American Express, the credit card issuer, also announced it would increase its quarterly dividend by 2 cents, to 20 cents a share. Meanwhile, U.S. Bancorp raised its quarterly dividend, too, by 7 cents, to 19.5 cents.
The latest tests were the third that banks have been subjected to in the wake of the financial crisis.
Ma non tutti sono d'accordo: non è detto che le condizioni del 2008 siano così estreme che non si possano ripetere con ancora maggior forza, l'implementazione degli scenari potrebbe aver sottostimato le perdite nei bilanci, ecc. ecc. Insomma, forse sarebbe meglio essere prudenti e aumentare ulteriormente il capitale anzichè aumentare la distribuzione dei profitti agli azionisti.
... some economists, including Professor Admati, have raised an alarm, saying the tests were not hard enough.
“Why are we letting banks hand out dividend payments and encouraging risky behavior after they passed flimsy tests?” he said. “It’s frankly dangerous, and the Fed should not allow it.”

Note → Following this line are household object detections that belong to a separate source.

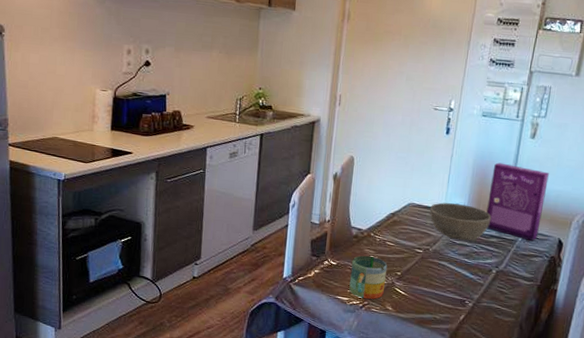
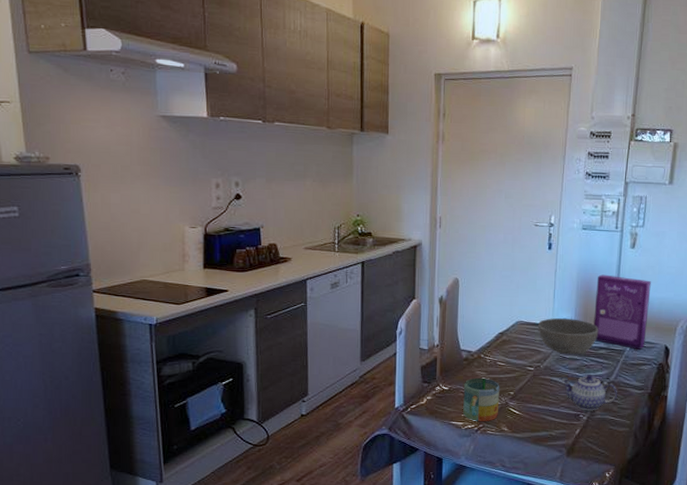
teapot: none [449,261,506,298] -> present [561,375,617,411]

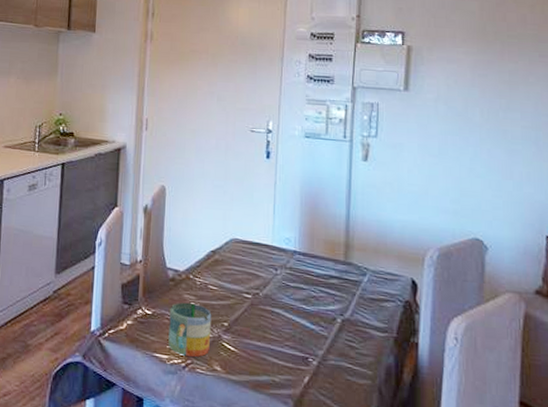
bowl: present [538,318,599,355] -> none [256,237,328,283]
teapot: present [561,375,617,411] -> none [285,308,354,355]
cereal box: present [594,274,651,349] -> none [322,189,390,282]

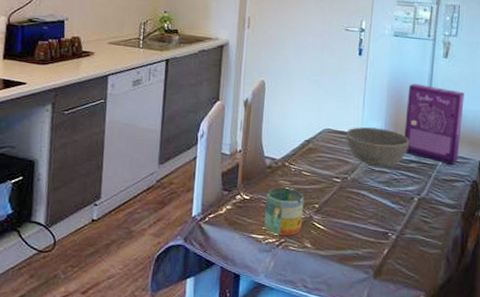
bowl: none [256,237,328,283] -> present [346,127,410,167]
cereal box: none [322,189,390,282] -> present [404,83,465,165]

Rebel A. Cole, a former Fed economist and a professor of finance at DePaul University, said that the stress tests created too rosy a picture, drastically understating how a financial crisis would impact banks’ balance sheets.
Even though the tests assumed a grim economic situation, with unemployment surging to 13 percent and housing prices plummeting by 21 percent, they failed to register how deeply banks’ holdings, like mortgages and credit cards, would suffer.
For instance, the tests assumed that banks could lose up to $56 billion on home equity lines of credit and second-lien mortgages, or roughly 13 percent of their portfolio. That’s too low, Mr. Cole said. “Those loss rates don’t even pass the smell test,” he said. In an economic downturn, more underwater homeowners would default on their loans, he said.
Another problem with the tests, critics said, was that they underestimated the legal liabilities that might still be lurking for banks as they work through a backlog of soured mortgages.
In its analysis of Bank of America, the Fed predicted the firm could withstand up to $60 billion in losses over the next two years, without increasing its current dividend of 1 cent a quarter. But Professor Cole said that Bank of America’s liabilities on those mortgages — especially if the bank has to pay more money to investors who are demanding that the bank reimburse them for losses on mortgage bonds — could far exceed that $60 billion mark.
In addition, the Fed too heavily relies on 2008 and 2009 to create its nightmare economic situations, he said. For example, the Fed situation expected that interest rates on 10-year Treasuries would plunge to 1.64 percent, without factoring in a different circumstance where interest rates could surge and undercut loan demand.
In addition, the tests did not take into account difficulties that the banks might face in borrowing money. Without that, the tests could potentially be incomplete, Mr. Barofsky said.
Instead of allowing banks to return money to shareholders, the Fed should force them to retain it, he said. “In this case, the Fed is acting as enabler,” he said.